On Sun, Mar 4, 2012 at 2:28 AM, Marti Raudsepp <ma...@juffo.org> wrote:
> On Sat, Mar 3, 2012 at 14:53, Simon Riggs <si...@2ndquadrant.com> wrote:
>> Thanks Noah for drawing attention to this thread. I hadn't been
>> watching. As you say, this work would allow me to freeze rows at load
>> time and avoid the overhead of hint bit setting, which avoids
>> performance issues from hint bit setting in checksum patch.
>>
>> I've reviewed this patch and it seems OK to me. Good work Marti.
>
> Thanks! This approach wasn't universally liked, but if it gets us
> tangible benefits (COPY with frozenxid) then I guess it's a reason to
> reconsider.

Comments I see support this idea. If we did this purely for truncate
correctness I probably wouldn't care either, which is why I didn't
read this thread in the first place.

>> v2 patch attached, updated to latest HEAD. Patch adds
>> * relvalidxid is reset by VACUUM/ANALYZE to avoid wraparound failure
>
> Personally I'd rather keep this out of ANALYZE -- since its purpose is
> to collect stats; VACUUM is responsible for correctness (xid
> wraparound etc). But I don't feel strongly about this.

If there were a reason to do it, then I would agree. Later you point
out a reason, so I will make this change.

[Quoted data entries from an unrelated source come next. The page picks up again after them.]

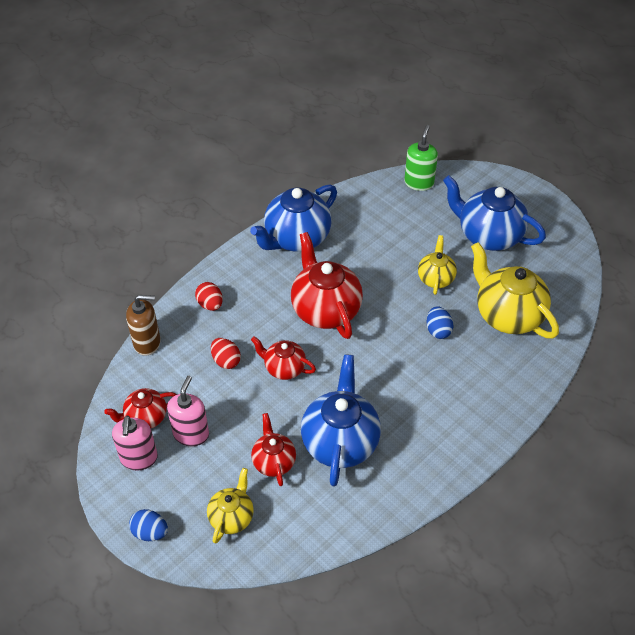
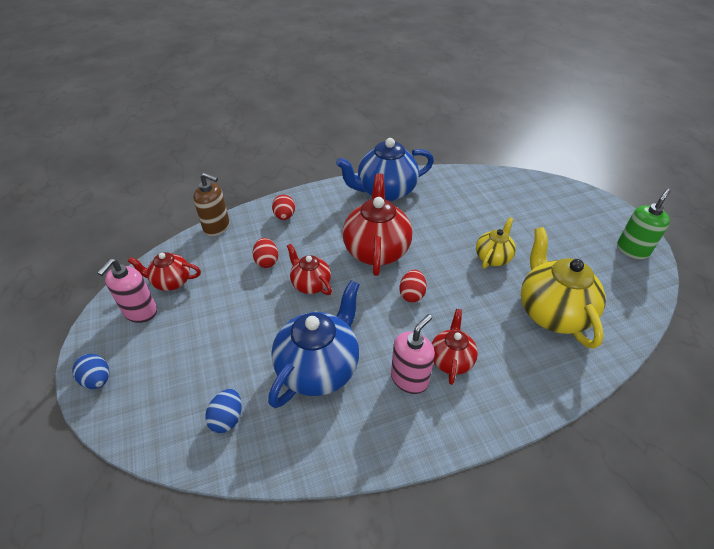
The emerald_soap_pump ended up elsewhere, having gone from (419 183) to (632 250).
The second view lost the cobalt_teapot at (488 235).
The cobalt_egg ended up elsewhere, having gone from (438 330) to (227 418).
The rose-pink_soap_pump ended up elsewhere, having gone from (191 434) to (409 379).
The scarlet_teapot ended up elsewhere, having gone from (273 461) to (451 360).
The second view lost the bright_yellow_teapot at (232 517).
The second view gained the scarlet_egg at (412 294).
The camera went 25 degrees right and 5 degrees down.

> A more important consideration is how this interacts with hot standby.
> Currently you compare OldestXmin to relvalidxmin to decide when to
> reset it. But the standby's OldestXmin may be older than the master's.
> (If VACUUM removes rows then this causes a recovery conflict, but
> AFAICT that won't happen if only relvalidxmin changes)

As of 9.1, the standby's oldestxmin is incorporated into the master's
via hot_standby_feedback, so it wouldn't typically be a problem these
days. It's possible that the standby has this set off by choice, in
which case anomalies could exist in the case that a VACUUM doesn't
clean any rows, as you say.

So we'll use vacrelstats->latestRemovedXid instead of OldestXmin when
we call vac_update_relstats()
which means ANALYZE should always pass InvalidTransactionId.

> It might be more robust to wait until relfrozenxid exceeds
> relvalidxmin -- by then, recovery conflict mechanisms will have taken
> care of killing all older snapshots, or am I mistaken?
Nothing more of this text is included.